_Recorded data_.
+ + + + +
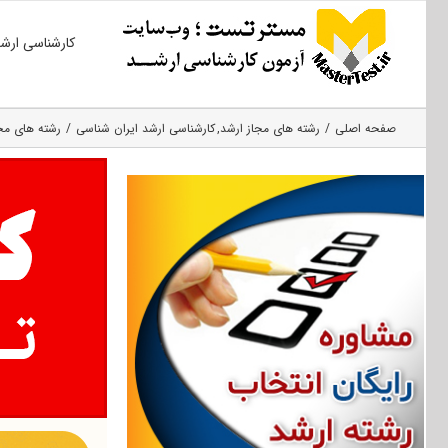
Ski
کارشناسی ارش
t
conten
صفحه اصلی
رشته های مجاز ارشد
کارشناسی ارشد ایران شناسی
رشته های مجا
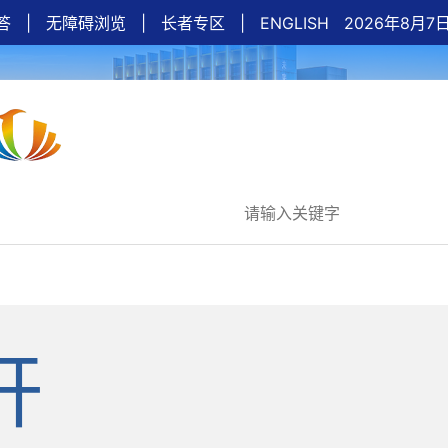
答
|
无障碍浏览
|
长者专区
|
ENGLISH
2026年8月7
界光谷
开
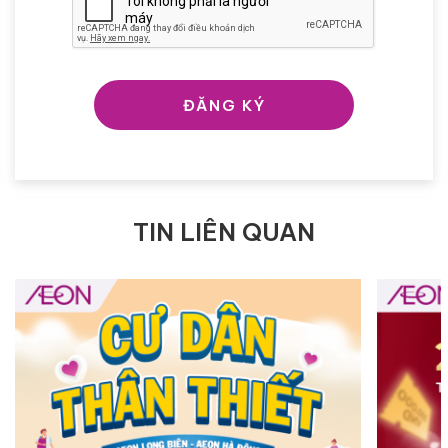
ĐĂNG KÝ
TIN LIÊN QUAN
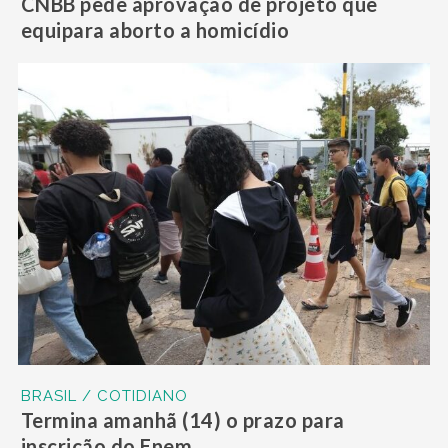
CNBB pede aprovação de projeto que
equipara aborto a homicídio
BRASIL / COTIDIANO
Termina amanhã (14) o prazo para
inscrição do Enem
+ + + + +
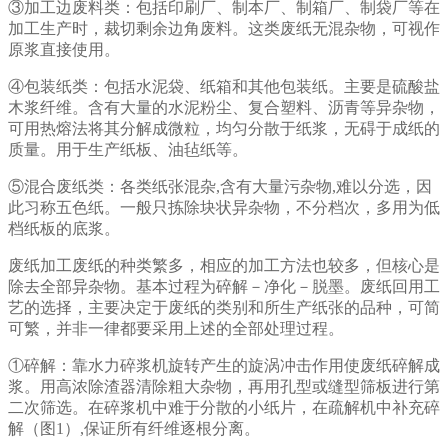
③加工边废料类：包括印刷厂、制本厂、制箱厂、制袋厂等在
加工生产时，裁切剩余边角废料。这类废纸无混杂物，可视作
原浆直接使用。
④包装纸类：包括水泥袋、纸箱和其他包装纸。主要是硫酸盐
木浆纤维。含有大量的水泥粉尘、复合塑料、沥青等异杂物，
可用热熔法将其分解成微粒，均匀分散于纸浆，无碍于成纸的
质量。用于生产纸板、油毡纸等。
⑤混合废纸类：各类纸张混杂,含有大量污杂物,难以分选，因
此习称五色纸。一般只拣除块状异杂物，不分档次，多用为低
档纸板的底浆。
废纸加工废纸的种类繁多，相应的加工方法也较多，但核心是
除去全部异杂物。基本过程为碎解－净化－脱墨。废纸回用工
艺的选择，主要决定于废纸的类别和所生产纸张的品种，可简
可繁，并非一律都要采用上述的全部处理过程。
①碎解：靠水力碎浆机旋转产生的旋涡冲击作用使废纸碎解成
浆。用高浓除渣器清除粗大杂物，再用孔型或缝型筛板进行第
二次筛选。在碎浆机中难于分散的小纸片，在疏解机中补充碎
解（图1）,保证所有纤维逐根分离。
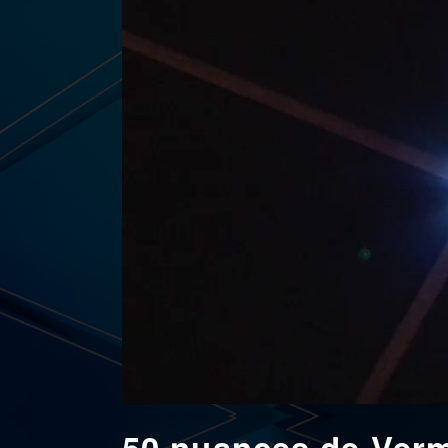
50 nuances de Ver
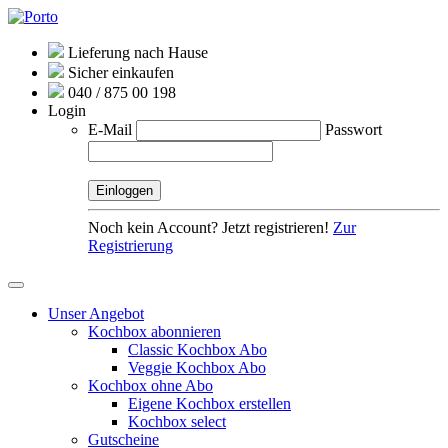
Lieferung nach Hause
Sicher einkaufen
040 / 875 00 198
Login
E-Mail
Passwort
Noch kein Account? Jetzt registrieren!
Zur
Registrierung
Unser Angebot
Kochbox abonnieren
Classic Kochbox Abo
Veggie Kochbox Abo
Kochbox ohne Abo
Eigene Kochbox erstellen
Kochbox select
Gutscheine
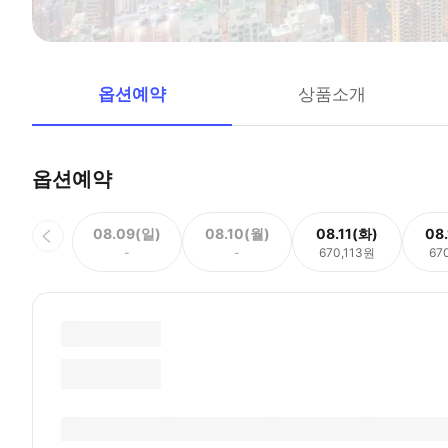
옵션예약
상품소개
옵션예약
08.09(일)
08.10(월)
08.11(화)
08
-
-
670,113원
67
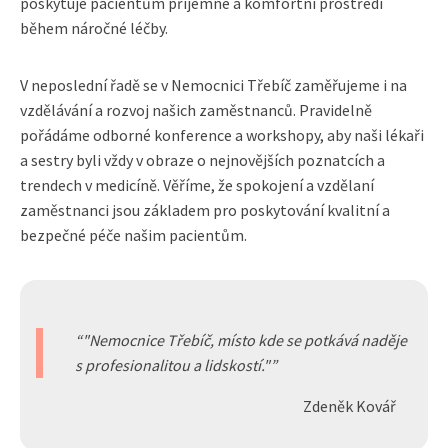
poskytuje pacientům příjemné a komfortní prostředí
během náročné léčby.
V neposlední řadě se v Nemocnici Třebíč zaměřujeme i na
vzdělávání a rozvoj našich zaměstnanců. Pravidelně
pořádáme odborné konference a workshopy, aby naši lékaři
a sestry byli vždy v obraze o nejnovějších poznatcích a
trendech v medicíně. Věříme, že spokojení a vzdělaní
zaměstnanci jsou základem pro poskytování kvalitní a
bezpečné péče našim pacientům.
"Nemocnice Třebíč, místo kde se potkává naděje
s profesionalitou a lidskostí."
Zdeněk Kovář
+ + + + +
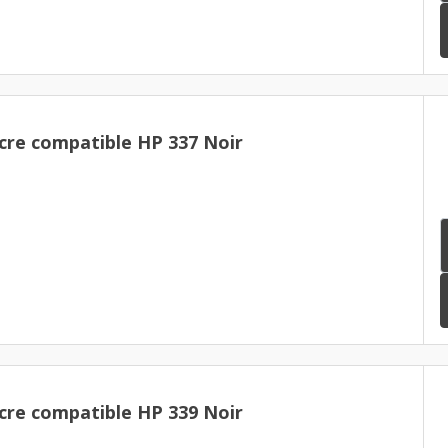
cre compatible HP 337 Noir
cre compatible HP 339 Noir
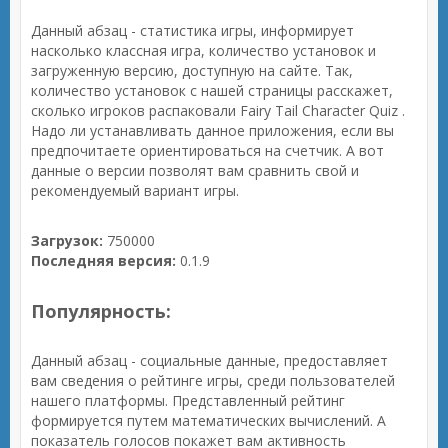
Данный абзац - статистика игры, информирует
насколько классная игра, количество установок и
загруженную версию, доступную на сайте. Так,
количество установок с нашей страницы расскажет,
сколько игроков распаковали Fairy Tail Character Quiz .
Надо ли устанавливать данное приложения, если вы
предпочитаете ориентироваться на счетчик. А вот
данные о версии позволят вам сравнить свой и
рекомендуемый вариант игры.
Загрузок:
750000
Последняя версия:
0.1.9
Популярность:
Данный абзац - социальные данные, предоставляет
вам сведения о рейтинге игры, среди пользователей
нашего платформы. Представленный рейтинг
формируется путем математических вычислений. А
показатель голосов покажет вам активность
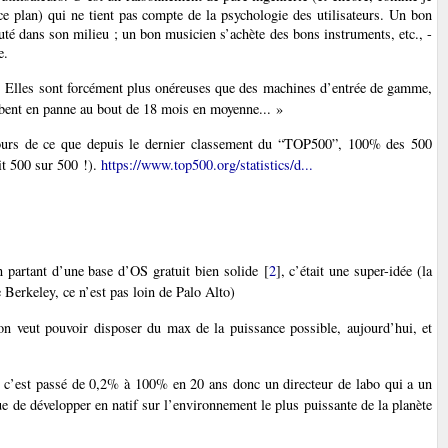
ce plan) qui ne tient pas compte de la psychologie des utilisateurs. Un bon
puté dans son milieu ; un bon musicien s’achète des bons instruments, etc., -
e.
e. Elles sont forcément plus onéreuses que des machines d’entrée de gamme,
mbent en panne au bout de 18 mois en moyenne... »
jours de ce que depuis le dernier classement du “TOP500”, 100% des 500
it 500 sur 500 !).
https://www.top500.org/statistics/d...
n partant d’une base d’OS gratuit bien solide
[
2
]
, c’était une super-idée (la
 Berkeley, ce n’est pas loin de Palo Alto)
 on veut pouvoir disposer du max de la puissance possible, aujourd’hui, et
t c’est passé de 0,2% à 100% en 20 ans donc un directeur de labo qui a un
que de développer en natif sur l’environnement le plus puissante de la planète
+ + + + +
_Instructions to follow_. Tell how many lines of the records above hold "compatible", giving the number and nothing else.

_Response to the task_. 2